* [Task statement] From the data that follows, report the number of lines including "table", and only that number.

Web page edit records
_ _ _

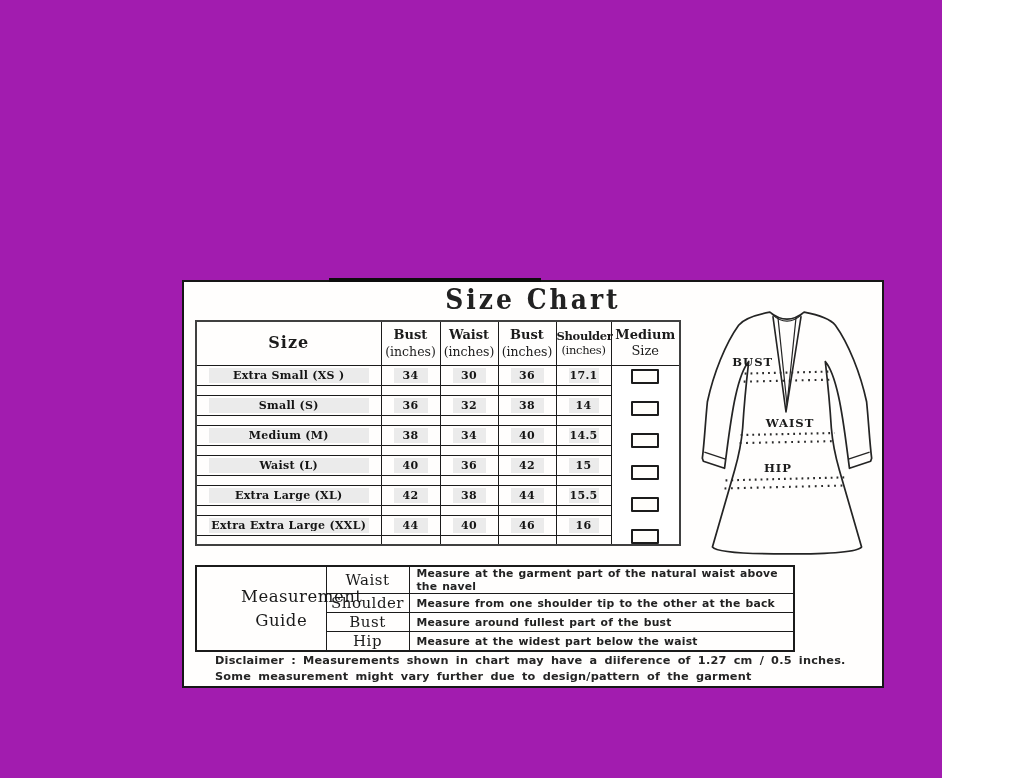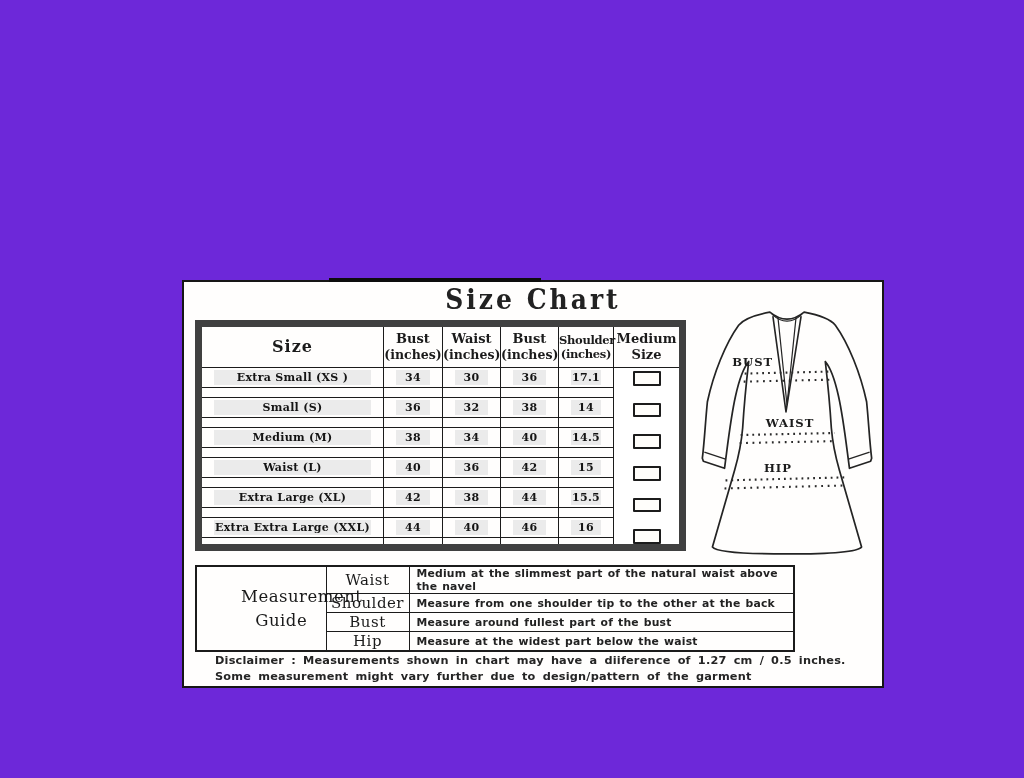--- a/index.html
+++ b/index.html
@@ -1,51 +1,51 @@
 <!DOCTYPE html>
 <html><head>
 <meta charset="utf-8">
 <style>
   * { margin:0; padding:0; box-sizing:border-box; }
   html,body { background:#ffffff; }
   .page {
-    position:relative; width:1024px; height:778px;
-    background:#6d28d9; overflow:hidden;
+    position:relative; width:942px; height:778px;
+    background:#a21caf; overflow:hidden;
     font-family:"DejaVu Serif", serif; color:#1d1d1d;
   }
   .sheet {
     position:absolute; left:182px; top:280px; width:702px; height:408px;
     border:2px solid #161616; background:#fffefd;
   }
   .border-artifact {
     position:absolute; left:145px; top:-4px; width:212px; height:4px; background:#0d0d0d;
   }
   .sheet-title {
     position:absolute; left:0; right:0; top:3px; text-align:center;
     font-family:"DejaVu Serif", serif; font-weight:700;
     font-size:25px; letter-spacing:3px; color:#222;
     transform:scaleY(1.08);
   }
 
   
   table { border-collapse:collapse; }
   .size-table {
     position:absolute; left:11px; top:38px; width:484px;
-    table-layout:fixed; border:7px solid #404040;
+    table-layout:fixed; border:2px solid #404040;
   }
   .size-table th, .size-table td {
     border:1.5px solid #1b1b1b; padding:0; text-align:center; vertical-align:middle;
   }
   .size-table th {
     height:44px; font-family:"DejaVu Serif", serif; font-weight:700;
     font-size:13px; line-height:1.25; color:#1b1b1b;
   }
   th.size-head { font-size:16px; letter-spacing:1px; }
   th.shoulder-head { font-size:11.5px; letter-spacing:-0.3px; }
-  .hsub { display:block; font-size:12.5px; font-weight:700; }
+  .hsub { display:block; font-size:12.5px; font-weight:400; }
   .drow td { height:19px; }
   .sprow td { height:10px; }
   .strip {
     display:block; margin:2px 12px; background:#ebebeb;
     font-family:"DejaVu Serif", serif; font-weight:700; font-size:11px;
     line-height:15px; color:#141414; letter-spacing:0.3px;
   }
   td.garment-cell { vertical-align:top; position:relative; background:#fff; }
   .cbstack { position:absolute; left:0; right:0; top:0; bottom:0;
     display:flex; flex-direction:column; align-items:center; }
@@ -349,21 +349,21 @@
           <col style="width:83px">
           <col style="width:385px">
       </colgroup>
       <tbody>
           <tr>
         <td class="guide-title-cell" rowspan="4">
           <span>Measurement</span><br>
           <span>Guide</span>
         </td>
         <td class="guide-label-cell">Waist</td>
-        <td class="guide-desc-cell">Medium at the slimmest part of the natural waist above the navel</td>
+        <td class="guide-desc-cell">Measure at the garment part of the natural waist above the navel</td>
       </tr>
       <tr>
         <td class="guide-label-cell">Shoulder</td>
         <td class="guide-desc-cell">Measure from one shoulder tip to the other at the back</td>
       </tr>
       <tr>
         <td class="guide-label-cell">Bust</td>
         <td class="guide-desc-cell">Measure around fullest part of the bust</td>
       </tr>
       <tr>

_ _ _

* [Output of the exercise] 6